Start of Given records

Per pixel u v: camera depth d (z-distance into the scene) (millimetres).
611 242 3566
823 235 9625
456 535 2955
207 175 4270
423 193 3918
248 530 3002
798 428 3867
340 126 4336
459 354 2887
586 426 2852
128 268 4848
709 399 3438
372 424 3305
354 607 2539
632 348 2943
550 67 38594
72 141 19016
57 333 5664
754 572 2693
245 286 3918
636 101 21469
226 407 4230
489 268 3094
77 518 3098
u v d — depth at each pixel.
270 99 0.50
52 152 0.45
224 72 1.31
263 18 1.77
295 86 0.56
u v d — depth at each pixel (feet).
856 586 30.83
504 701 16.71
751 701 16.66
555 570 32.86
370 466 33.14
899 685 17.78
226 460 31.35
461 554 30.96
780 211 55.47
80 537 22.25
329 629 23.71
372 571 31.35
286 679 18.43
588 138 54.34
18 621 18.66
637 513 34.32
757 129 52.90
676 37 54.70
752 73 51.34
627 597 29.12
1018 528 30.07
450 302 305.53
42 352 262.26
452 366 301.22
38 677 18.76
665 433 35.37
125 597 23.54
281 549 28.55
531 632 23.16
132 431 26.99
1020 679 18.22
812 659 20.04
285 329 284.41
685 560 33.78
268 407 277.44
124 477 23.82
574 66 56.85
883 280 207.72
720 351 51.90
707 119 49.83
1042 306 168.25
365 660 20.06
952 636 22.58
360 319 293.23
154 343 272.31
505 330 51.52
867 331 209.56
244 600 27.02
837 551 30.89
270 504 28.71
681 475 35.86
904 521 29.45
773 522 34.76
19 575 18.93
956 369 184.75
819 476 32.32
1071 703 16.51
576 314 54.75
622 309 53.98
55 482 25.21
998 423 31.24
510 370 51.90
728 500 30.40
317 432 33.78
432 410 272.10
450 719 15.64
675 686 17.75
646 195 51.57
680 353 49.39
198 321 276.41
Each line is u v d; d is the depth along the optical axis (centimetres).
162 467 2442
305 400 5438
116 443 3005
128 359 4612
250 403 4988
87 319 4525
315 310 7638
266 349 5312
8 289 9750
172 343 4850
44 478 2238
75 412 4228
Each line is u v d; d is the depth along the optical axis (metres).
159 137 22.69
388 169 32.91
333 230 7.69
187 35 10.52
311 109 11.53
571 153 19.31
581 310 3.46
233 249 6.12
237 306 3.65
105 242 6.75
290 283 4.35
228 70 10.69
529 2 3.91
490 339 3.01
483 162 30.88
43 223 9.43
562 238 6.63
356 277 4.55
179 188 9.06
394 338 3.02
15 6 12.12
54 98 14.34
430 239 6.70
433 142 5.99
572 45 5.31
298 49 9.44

End of Given records

> **Exercise directions**: Which lines in the entries above contain "axis"? Pull each of them out.

> **Answer**:
Each line is u v d; d is the depth along the optical axis (centimetres).
Each line is u v d; d is the depth along the optical axis (metres).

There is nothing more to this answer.